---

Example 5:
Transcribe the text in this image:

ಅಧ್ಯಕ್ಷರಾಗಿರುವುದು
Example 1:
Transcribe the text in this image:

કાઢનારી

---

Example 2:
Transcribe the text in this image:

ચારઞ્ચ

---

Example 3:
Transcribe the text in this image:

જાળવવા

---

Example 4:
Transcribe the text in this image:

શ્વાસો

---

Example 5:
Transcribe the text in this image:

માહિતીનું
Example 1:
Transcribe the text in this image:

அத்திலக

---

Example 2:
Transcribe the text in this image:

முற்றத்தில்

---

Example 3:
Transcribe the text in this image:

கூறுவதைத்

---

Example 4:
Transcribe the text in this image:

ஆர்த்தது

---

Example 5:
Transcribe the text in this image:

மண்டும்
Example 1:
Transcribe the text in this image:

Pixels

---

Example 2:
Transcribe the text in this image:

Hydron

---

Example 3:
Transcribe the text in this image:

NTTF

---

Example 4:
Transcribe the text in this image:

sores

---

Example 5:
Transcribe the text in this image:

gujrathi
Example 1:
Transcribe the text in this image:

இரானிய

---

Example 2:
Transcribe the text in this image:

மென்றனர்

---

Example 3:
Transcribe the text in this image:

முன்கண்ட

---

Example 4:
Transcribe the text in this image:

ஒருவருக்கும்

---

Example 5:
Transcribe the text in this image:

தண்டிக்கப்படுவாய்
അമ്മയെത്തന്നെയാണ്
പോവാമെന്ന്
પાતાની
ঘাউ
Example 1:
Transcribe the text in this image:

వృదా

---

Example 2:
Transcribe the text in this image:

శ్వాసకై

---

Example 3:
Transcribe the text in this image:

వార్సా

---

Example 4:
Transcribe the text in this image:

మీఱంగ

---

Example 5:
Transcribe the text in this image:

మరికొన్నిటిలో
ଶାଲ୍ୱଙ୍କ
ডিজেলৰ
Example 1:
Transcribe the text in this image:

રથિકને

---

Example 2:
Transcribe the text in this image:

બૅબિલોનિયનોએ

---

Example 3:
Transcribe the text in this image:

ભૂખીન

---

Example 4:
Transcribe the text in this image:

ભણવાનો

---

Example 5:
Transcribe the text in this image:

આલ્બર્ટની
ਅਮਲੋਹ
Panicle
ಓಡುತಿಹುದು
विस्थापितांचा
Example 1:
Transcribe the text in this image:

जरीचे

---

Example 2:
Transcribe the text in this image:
□ □ □ □ □ □ □
• ASSIGNMENT:
Would you restate all of the material, word for word?

• RESPONSE BOX:
---

Example 5:
Transcribe the text in this image:

ಅಧ್ಯಕ್ಷರಾಗಿರುವುದು
Example 1:
Transcribe the text in this image:

કાઢનારી

---

Example 2:
Transcribe the text in this image:

ચારઞ્ચ

---

Example 3:
Transcribe the text in this image:

જાળવવા

---

Example 4:
Transcribe the text in this image:

શ્વાસો

---

Example 5:
Transcribe the text in this image:

માહિતીનું
Example 1:
Transcribe the text in this image:

அத்திலக

---

Example 2:
Transcribe the text in this image:

முற்றத்தில்

---

Example 3:
Transcribe the text in this image:

கூறுவதைத்

---

Example 4:
Transcribe the text in this image:

ஆர்த்தது

---

Example 5:
Transcribe the text in this image:

மண்டும்
Example 1:
Transcribe the text in this image:

Pixels

---

Example 2:
Transcribe the text in this image:

Hydron

---

Example 3:
Transcribe the text in this image:

NTTF

---

Example 4:
Transcribe the text in this image:

sores

---

Example 5:
Transcribe the text in this image:

gujrathi
Example 1:
Transcribe the text in this image:

இரானிய

---

Example 2:
Transcribe the text in this image:

மென்றனர்

---

Example 3:
Transcribe the text in this image:

முன்கண்ட

---

Example 4:
Transcribe the text in this image:

ஒருவருக்கும்

---

Example 5:
Transcribe the text in this image:

தண்டிக்கப்படுவாய்
അമ്മയെത്തന്നെയാണ്
പോവാമെന്ന്
પાતાની
ঘাউ
Example 1:
Transcribe the text in this image:

వృదా

---

Example 2:
Transcribe the text in this image:

శ్వాసకై

---

Example 3:
Transcribe the text in this image:

వార్సా

---

Example 4:
Transcribe the text in this image:

మీఱంగ

---

Example 5:
Transcribe the text in this image:

మరికొన్నిటిలో
ଶାଲ୍ୱଙ୍କ
ডিজেলৰ
Example 1:
Transcribe the text in this image:

રથિકને

---

Example 2:
Transcribe the text in this image:

બૅબિલોનિયનોએ

---

Example 3:
Transcribe the text in this image:

ભૂખીન

---

Example 4:
Transcribe the text in this image:

ભણવાનો

---

Example 5:
Transcribe the text in this image:

આલ્બર્ટની
ਅਮਲੋਹ
Panicle
ಓಡುತಿಹುದು
विस्थापितांचा
Example 1:
Transcribe the text in this image:

जरीचे

---

Example 2:
Transcribe the text in this image:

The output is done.